--- Supplied information Enclosed Below ---

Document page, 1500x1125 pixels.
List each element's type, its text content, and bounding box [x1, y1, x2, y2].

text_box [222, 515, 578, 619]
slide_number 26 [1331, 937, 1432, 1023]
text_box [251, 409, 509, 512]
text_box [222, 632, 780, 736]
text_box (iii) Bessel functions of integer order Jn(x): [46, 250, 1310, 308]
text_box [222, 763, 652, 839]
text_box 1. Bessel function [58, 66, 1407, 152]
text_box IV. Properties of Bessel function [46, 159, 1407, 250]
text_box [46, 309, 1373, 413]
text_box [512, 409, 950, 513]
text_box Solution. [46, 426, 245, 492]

--- End of Enclosed Supplied information ---

◆ What needs to be done
Nothing but the lines from the one with "text_box [222, 515, 578, 619]" through the last line of the entries should be repeated, and those exactly.

◆ Solution below
text_box [222, 515, 578, 619]
slide_number 26 [1331, 937, 1432, 1023]
text_box [251, 409, 509, 512]
text_box [222, 632, 780, 736]
text_box (iii) Bessel functions of integer order Jn(x): [46, 250, 1310, 308]
text_box [222, 763, 652, 839]
text_box 1. Bessel function [58, 66, 1407, 152]
text_box IV. Properties of Bessel function [46, 159, 1407, 250]
text_box [46, 309, 1373, 413]
text_box [512, 409, 950, 513]
text_box Solution. [46, 426, 245, 492]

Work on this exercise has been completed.